*** Exercise data ***

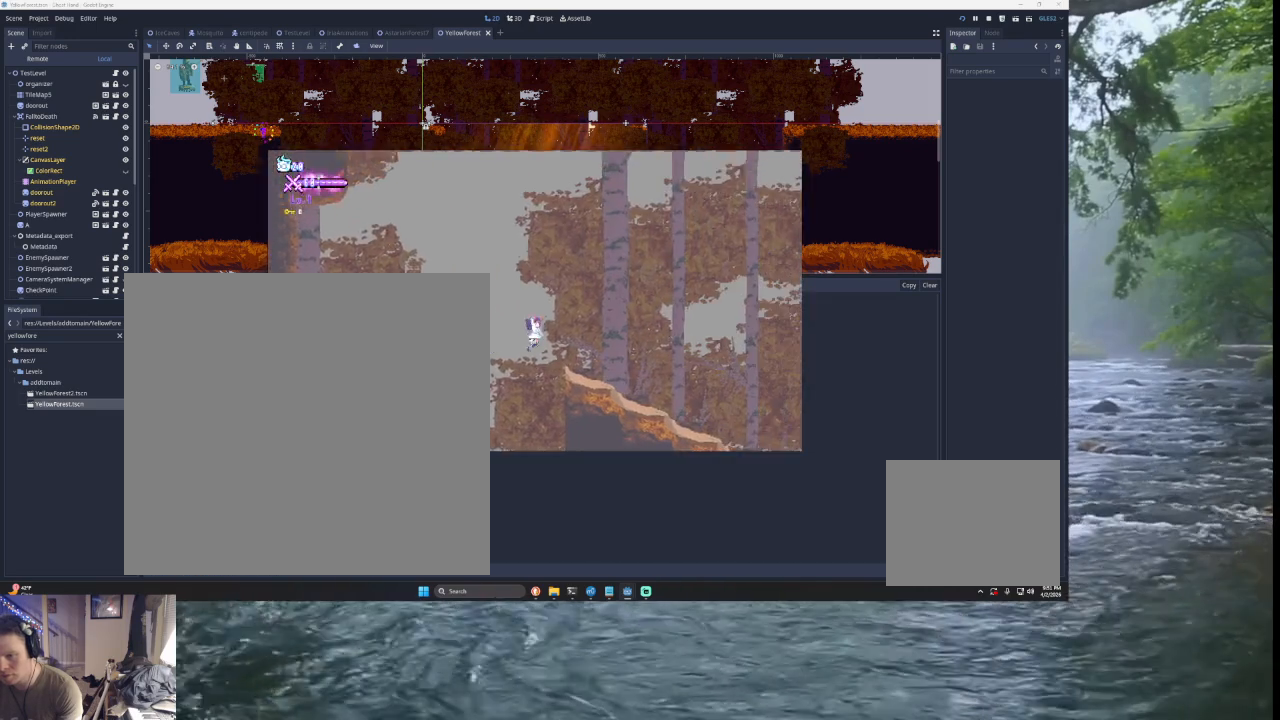
{"buttons": [], "left_stick": "right", "right_stick": "center", "events": [[67, "TRIANGLE", "up"]]}
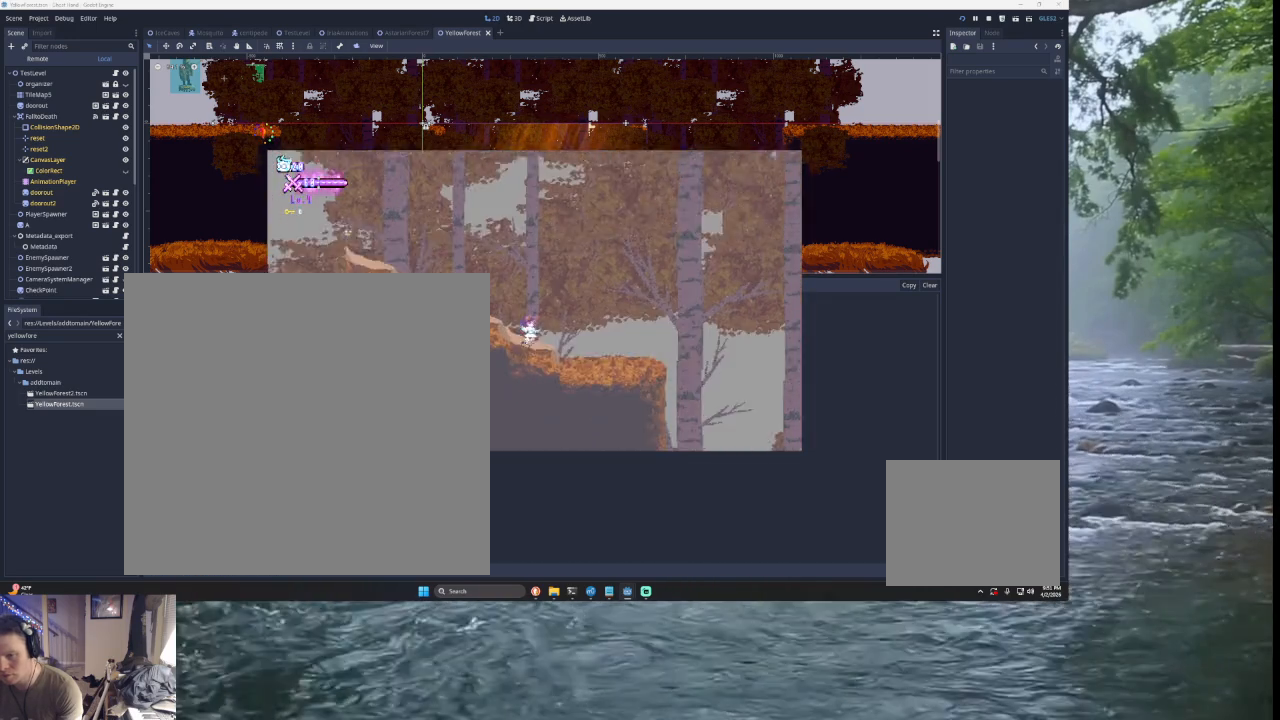
{"buttons": ["TRIANGLE"], "left_stick": "right", "right_stick": "center", "events": [[233, "TRIANGLE", "down"]]}
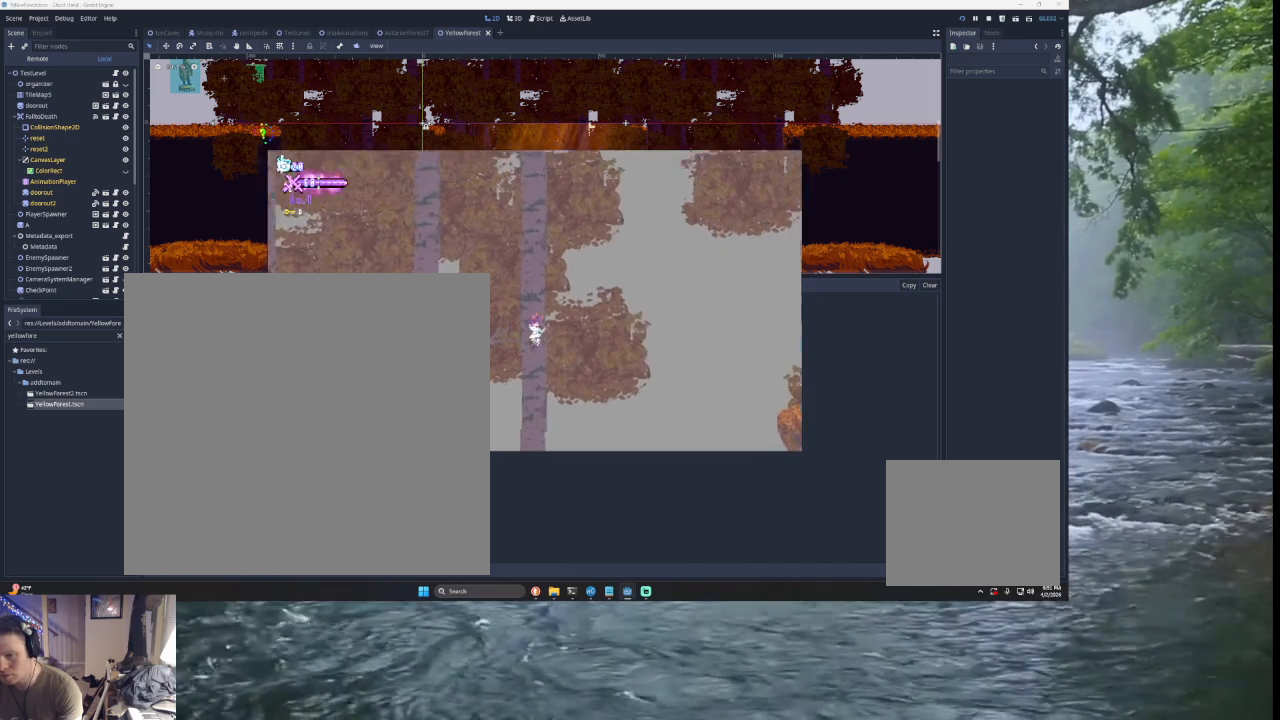
{"buttons": ["SQUARE"], "left_stick": "center", "right_stick": "center", "events": [[133, "TRIANGLE", "up"], [267, "TRIANGLE", "down"], [367, "TRIANGLE", "up"], [433, "SQUARE", "down"], [500, "left_stick", "center"]]}
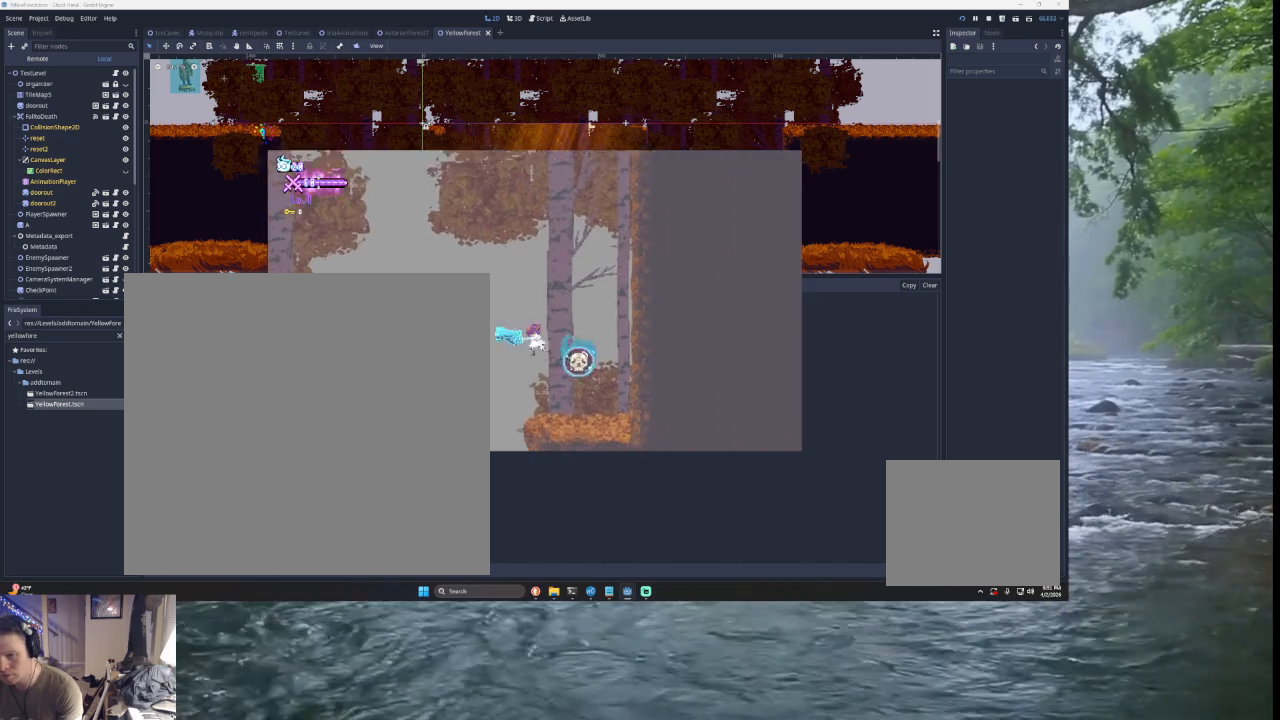
{"buttons": [], "left_stick": "center", "right_stick": "center", "events": [[33, "left_stick", "down"], [67, "SQUARE", "up"], [167, "left_stick", "center"]]}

***

Please write out all the data again word for word, but not the pictures.

{"buttons": [], "left_stick": "right", "right_stick": "center", "events": [[67, "TRIANGLE", "up"]]}
{"buttons": ["TRIANGLE"], "left_stick": "right", "right_stick": "center", "events": [[233, "TRIANGLE", "down"]]}
{"buttons": ["SQUARE"], "left_stick": "center", "right_stick": "center", "events": [[133, "TRIANGLE", "up"], [267, "TRIANGLE", "down"], [367, "TRIANGLE", "up"], [433, "SQUARE", "down"], [500, "left_stick", "center"]]}
{"buttons": [], "left_stick": "center", "right_stick": "center", "events": [[33, "left_stick", "down"], [67, "SQUARE", "up"], [167, "left_stick", "center"]]}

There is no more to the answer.